My presentation (on an Over Head Projector in those days) was slotted in before the formal start of the Board meeting. I did the presentation and then I took questions.

Adrienne leapt into the fray immediately. She didn’t tackle the big picture as I had feared but the details. The one that still sticks in my mind was the little note at each step in the  career path: Entry requirements. She challenged this and suggested we should rather have a label at the top of each block stating Exit requirements. This led to a quite a spirited debate between us.

The chairman, Ralph Oxenham, cut it short. He was concerned, as he told me later, that our argument would jeopardise the good will the presentation seemed to have achieved.

We broke for tea and during tea Adrienne and I engaged in a further discussion about the career path and the curriculum model I was proposing. She then went off to caucus with her comrades from the unions.

When the Board meeting proper started Adrienne told the board, that they had come there to demand that the board go through the establishment process all over again and this time involve the unions as  a legitimate partner. But because of the “interesting” ideas that had been tabled the unions were happy to allow the work of the Board to continue while they negotiated an equitable participation for the unions in the Board.

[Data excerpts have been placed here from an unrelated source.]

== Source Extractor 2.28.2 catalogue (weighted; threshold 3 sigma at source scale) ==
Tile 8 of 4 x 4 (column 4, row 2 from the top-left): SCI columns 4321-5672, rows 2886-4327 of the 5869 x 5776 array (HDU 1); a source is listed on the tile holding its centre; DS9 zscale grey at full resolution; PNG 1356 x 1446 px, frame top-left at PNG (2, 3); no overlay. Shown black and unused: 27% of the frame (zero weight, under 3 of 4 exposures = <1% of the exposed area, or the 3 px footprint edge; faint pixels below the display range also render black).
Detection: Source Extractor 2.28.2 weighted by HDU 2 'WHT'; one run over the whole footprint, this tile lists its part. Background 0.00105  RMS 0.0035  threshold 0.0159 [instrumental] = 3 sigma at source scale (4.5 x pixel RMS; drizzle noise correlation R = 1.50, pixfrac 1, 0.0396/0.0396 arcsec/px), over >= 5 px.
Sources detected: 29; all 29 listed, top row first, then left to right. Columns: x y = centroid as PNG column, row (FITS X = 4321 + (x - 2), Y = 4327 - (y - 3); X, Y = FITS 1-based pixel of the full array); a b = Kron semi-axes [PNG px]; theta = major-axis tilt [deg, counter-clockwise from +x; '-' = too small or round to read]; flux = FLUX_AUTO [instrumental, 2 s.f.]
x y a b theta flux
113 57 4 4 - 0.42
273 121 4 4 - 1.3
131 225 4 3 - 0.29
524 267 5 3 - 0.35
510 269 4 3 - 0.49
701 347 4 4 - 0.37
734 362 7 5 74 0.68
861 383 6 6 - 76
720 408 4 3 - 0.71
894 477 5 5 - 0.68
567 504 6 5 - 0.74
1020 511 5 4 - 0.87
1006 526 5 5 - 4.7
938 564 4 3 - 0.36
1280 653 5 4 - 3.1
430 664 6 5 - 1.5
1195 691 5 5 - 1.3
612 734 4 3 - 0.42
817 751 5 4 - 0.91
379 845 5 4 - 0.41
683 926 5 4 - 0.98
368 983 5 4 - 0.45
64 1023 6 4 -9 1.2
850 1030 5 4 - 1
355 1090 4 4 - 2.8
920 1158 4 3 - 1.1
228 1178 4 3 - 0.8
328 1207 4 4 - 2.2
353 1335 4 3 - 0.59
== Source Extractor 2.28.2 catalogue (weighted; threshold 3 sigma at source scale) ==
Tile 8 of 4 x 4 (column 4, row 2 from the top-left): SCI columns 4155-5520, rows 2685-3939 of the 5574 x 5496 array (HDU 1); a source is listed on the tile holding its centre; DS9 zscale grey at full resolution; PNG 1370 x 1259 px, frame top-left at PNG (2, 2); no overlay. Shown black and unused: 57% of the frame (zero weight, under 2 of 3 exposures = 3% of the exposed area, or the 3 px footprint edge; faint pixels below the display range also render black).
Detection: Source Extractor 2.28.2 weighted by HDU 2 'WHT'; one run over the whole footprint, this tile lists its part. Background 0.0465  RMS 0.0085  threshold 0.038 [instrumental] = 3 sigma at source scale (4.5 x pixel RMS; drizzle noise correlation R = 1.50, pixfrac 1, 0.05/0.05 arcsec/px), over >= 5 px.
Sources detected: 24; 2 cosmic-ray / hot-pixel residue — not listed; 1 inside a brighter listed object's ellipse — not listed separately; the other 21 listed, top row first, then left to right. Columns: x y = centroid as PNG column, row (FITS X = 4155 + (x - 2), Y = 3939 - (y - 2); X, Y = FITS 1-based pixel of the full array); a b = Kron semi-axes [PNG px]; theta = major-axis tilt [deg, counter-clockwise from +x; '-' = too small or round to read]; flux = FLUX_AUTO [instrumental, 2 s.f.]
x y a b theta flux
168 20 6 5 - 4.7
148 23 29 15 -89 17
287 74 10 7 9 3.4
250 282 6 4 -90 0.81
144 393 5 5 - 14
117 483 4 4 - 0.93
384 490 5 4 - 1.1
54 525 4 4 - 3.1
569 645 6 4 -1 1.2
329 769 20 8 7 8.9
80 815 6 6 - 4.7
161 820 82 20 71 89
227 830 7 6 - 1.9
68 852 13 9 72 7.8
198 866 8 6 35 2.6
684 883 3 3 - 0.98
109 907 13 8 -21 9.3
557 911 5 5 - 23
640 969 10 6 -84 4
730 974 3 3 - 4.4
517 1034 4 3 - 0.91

It was a seminal moment for the work we had done to date and for the Board. In a strange way it set the tone for all future discussions. Employer and union representatives could engage in a productive discussions even when the initial participants were replaced by new comers. This conversation continued until the Boards were merged into SETAs in early 2000.

For me, personally, it was also a seminal moment. Tectonic plates in my mind were poised to shift. \And this tiny little trigger from entry to exit set them in motion. It also set in motion a partnership and a friendship which endured until just before her death in 2019. Litle did I now it at the time but it also changed the trajectory of my career.